## Required work
Give the lines again exactly as they appear, beginning at the one with "difícil hablar con tus" and ending at the last line of the records.

Records contained in a dataset:
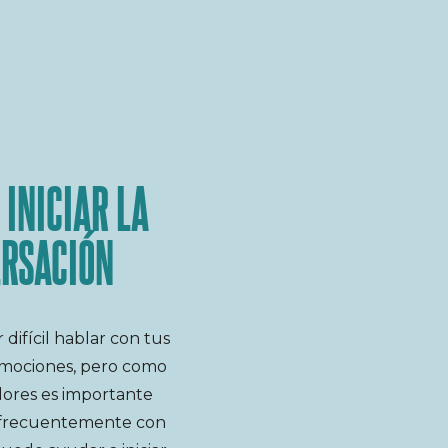
 INICIAR LA
RSACIÓN
difícil hablar con tus
emociones, pero como
dores es importante
 frecuentemente con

## Output for this exercise
difícil hablar con tus
emociones, pero como
dores es importante
 frecuentemente con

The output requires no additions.